PAGE EXCERPT below:

Showing posts with label Morten Tyldum. Show all posts
Showing posts with label Morten Tyldum. Show all posts

Wednesday, December 21, 2016

PASSENGERS Left A Bad, Creepy Taste In My Mouth


Now playing at multiplexes from here to Homestead II:

PASSENGERS (Dir. Morten Tyldum, 2016)


Despite that the screenplay has been floating around online for a while, and because I didn't click on anything that went into more detail about the plot, all I knew going in was this sci-fi movie’s basic premise - i.e. two spaceship passengers played by Chris Pratt and Jennifer Lawrence on a 120 year voyage to a new earth-like planet wake up out of hibernation 90 years early, fall in love, and work together to solve the mystery of why they were woken up.

What I didn’t know was that Pratt’s character, Jim Preston, actually wakes up from a pod malfunction a year before Jennifer Lawrence’s Aurora Lane, and because Jim is taken with Aurora (he’s never met her; he’s just watched her passenger profile video over and over) he sabotages her sleep pod so that she’ll wake up and they can be together.

Sounds pretty creepy, huh? No wonder the film's trailers, and TV spots gloss over that crucial plot point.

End of PAGE EXCERPT.
GIVEN INFORMATION below:

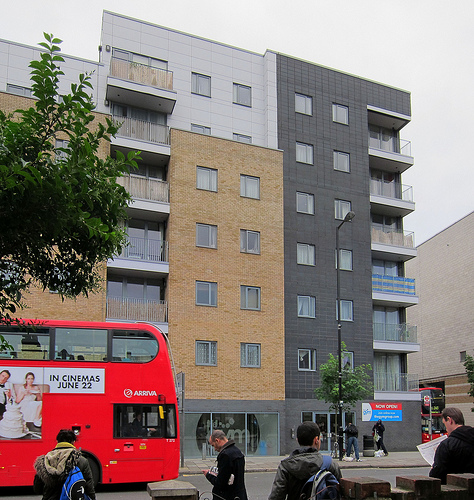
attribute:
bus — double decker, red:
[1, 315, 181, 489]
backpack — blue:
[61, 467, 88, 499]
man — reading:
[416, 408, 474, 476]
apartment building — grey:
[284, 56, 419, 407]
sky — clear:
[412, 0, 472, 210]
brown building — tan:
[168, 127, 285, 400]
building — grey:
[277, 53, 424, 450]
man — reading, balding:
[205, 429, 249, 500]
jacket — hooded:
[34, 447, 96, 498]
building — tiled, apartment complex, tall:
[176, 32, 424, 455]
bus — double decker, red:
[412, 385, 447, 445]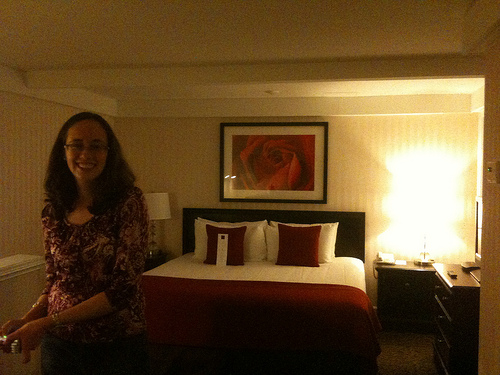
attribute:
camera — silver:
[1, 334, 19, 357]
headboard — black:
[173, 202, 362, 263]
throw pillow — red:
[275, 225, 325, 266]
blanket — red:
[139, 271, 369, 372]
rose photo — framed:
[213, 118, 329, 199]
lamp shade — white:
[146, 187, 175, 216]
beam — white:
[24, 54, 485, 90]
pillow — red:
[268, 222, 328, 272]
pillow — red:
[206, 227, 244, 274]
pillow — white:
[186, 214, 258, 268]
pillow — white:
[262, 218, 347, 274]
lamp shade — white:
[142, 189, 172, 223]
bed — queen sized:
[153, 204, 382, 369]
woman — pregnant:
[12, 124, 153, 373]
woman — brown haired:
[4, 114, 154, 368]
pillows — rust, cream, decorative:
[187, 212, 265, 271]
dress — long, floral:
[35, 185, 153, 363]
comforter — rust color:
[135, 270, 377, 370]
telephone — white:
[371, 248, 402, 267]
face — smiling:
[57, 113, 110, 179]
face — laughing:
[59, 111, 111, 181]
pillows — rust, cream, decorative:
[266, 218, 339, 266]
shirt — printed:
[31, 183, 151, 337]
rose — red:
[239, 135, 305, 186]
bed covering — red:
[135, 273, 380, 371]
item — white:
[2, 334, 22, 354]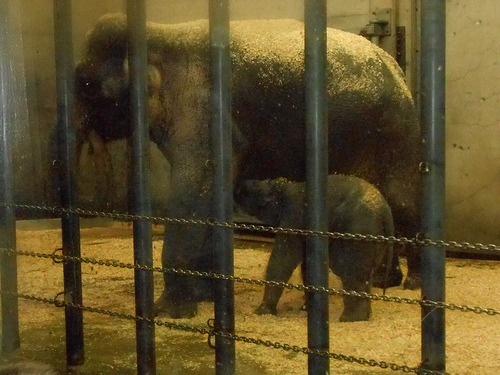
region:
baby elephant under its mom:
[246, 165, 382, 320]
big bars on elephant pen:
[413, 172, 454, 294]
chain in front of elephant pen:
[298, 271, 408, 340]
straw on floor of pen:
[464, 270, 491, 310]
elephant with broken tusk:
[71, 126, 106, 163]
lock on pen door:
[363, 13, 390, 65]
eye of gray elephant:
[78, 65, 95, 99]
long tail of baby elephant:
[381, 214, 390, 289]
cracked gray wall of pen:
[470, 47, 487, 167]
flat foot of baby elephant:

End of GIVEN INFORMATION.

WHAT TO DO —
(1) In the review of Passengers, what is the length of the voyage the two passengers are on?
(2) List every person or character named in the review of Passengers.
(3) From the review of Passengers, write out the passage starting with "PASSENGERS Left A" and going on through "were woken up.".

RESULTS IN ORDER —
(1) 120 years.

(2) Morten Tyldum, Chris Pratt, Jennifer Lawrence, Jim Preston, Aurora Lane

(3)
PASSENGERS Left A Bad, Creepy Taste In My Mouth


Now playing at multiplexes from here to Homestead II:

PASSENGERS (Dir. Morten Tyldum, 2016)


Despite that the screenplay has been floating around online for a while, and because I didn't click on anything that went into more detail about the plot, all I knew going in was this sci-fi movie’s basic premise - i.e. two spaceship passengers played by Chris Pratt and Jennifer Lawrence on a 120 year voyage to a new earth-like planet wake up out of hibernation 90 years early, fall in love, and work together to solve the mystery of why they were woken up.